### Texte source

L’esprit de Mozart imprègne subtilement l'audace visionnaire de Beethoven. Une influence qui s'épanouit pleinement dans les œuvres tardives du maître allemand, marquant une transition vers un style plus léger et transparent. À l’occasion de la commémoration du décès du génie de Bonn, Bernard Fournier fait le point.
L’univers musical occidental du dix-huitième siècle a été marqué par une constellation de génies créatifs, parmi lesquels émergent particulièrement trois démiurges: Joseph Haydn (1732-1809), Wolfgang Amadeus Mozart (1756-1791) et Ludwig van Beethoven (1770-1827). Bien qu’ils aient défendu des esthétiques différentes, leurs expressions musicales ont nourri une dynamique créative qui a profondément marqué le paysage musical européen. Au cœur de ce cercle, Beethoven s’est affirmé en tant que visionnaire et avant-gardiste, ayant initié une révolution stylistique, formelle et esthétique au sein du classicisme viennois. Il a ainsi audacieusement exploré de nouvelles perspectives et textures musicales, pavant la voie vers le romantisme, le postromantisme mais aussi la modernité du vingtième siècle. Cependant, l’influence de ses deux aînés demeure perceptible dans son œuvre, ce qui atteste de la richesse de cette trinité musicale.

### Consignes
1 > D'après le texte source, vers quels courants ou époques Beethoven a-t-il pavé la voie ?
2 > Pour chacune des affirmations suivantes, indiquez si elle concorde avec le texte source, en répondant par oui ou par non et en citant les mots du texte qui tranchent. (a) Mozart est né avant Haydn. (b) Haydn, Mozart et Beethoven ont défendu la même esthétique. (c) L'influence de Mozart s'épanouit pleinement dans les œuvres tardives de Beethoven.

### Données fournies
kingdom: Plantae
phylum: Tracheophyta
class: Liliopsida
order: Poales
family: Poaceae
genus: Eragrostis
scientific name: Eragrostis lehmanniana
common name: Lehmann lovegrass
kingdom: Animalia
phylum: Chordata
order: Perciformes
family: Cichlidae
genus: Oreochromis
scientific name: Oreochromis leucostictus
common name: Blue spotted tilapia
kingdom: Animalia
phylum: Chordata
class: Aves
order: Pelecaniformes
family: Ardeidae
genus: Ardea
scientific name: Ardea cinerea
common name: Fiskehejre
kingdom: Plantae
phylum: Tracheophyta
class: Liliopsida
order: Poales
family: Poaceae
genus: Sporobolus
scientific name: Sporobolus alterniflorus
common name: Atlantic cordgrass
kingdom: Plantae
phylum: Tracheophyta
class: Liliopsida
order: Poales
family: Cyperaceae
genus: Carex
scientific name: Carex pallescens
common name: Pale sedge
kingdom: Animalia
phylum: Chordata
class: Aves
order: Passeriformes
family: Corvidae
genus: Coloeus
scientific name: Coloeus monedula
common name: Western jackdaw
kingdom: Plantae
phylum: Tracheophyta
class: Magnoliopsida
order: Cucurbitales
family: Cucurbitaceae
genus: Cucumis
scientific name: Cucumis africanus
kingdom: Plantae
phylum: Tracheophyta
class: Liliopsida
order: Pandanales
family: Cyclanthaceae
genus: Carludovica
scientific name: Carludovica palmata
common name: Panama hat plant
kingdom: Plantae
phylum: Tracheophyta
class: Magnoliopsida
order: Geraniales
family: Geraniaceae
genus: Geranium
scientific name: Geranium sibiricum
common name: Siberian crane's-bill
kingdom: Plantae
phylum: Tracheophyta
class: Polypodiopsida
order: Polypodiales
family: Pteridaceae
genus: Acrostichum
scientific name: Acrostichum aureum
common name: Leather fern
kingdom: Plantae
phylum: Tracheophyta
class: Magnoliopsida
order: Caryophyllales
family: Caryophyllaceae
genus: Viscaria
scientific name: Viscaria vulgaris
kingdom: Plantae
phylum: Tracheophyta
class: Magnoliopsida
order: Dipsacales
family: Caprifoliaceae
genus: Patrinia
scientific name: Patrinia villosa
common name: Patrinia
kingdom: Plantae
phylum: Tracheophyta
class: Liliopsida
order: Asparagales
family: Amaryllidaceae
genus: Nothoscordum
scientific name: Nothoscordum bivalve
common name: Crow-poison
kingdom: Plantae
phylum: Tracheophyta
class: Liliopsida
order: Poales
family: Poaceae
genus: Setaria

### Réponses dans l'ordre
1 > Il a pavé la voie vers le romantisme, le postromantisme et la modernité du vingtième siècle.

2 >
(a) Non : « Joseph Haydn (1732-1809), Wolfgang Amadeus Mozart (1756-1791) ».
(b) Non : « Bien qu’ils aient défendu des esthétiques différentes ».
(c) Oui : « Une influence qui s'épanouit pleinement dans les œuvres tardives du maître allemand ».